Haiti’s deep affection for Brazil’s national team stretches back more than 40 years, rooted in cultural connection and shared history. As the first Black-led republic in the world, many Haitians see themselves in Brazil’s storied legacy of Black superstars, from Pelé to Romario, Ronaldo Nazario, and Neymar — icons whose faces were painted on the bright tap-tap minibuses that crisscross Port-au-Prince for generations. It was at the 1982 World Cup that millions of Haitians first fell in love with Brazil’s iconic jogo bonito, the beautiful game, led by the legendary captain Sócrates. Subsequent decades cemented that loyalty: fans celebrated Brazil’s 1994 and 2002 World Cup titles as if they were their own, and the bond deepened in 2004 when Brazil led a United Nations peacekeeping mission to Haiti, organizing an exhibition match in Port-au-Prince that drew thousands of cheering fans lining the route from the airport to the stadium to greet Brazilian greats including Ronaldo and Roberto Carlos. Even after Haiti lost 6-0 that day, fans waved Brazilian flags in celebration of the historic visit.
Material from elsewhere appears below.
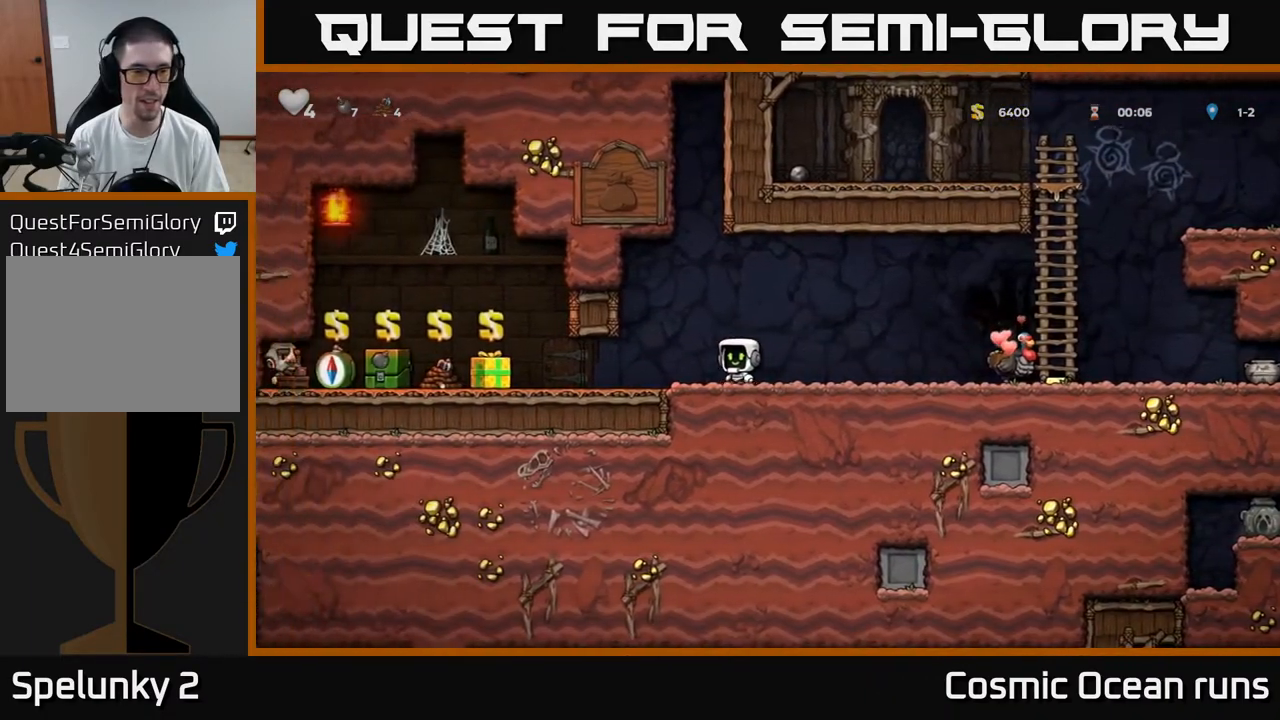
{"buttons": ["DPAD_LEFT"], "left_stick": "center", "right_stick": "center", "events": [[17, "DPAD_LEFT", "down"]]}
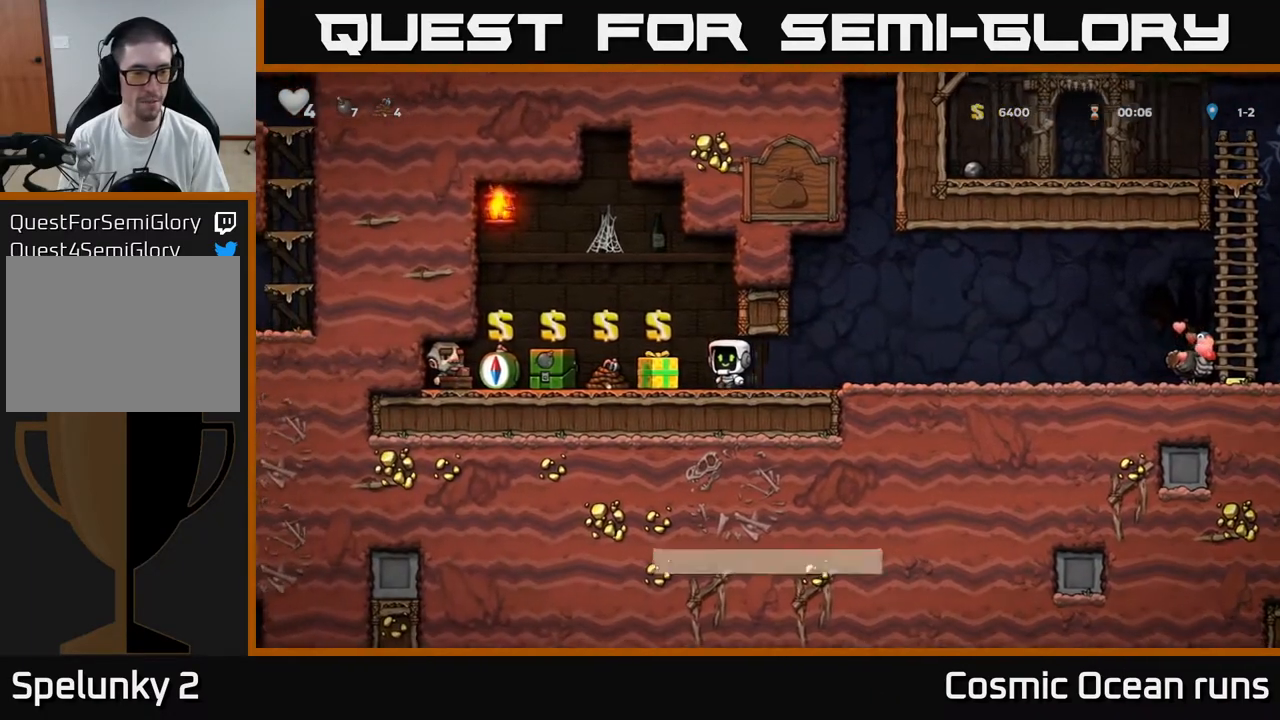
{"buttons": ["DPAD_LEFT"], "left_stick": "center", "right_stick": "center", "events": []}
In the years since, migration has only strengthened the connection between the two nations: thousands of Haitians relocated to Brazil after the devastating 2010 earthquake, and more have settled there in recent years fleeing ongoing gang violence and political unrest back home. For Haitian diaspora communities in the U.S., who have faced years of uncertainty over immigration policy, this World Cup run has become a unifying moment of pride that puts daily struggles on hold.
Joel Jean-Baptiste, a Haitian-American who grew up in Haiti and has supported Brazil his whole life, canceled a planned family vacation to Europe just to buy a ticket to the June 19 match. “For us, and for all Haitian kids, Brazil was number one,” he said. “Playing them in the World Cup would be — IS — the dream, a lifetime dream and has every Haitian national excited to see what’s going to happen this summer.”
Rachelle Leger, a Haitian-American community leader in Philadelphia, summed up the prevailing mood. “It’s almost like David and Goliath — we’re going up against a giant, a huge soccer giant,” she said. “We’re not looking at it like a rival; we’re looking at it as a moment in time. We’re just savoring it, we’re really proud of Haiti making it, we’re really proud to be there to support the team, even though (Haitians) support both teams.”
For those holding out hope for a historic upset, soccer scholar Kirk Bowman, a Georgia Tech professor who teaches courses on soccer and global politics and has written extensively on the sport’s globalization, notes that a Haitian underdog already made soccer history at the 1950 World Cup held in Brazil. That tournament, a hastily assembled U.S. team of part-time amateur players pulled off one of the biggest upsets in soccer history, beating a top-ranked England side 1-0. The game-winning goal was scored by Joe Gaetjens, a Haitian working as a dishwasher and semi-pro player in New York City. After the win, jubilant Brazilian spectators — who saw England as the main threat to their own title bid — carried Gaetjens off the field. Though Gaetjens was later killed under Haiti’s brutal Duvalier regime, his place in soccer lore endures.
“Haiti can believe in another Haitian ‘miracle on grass,’” Bowman said. “A Haitian already had one.”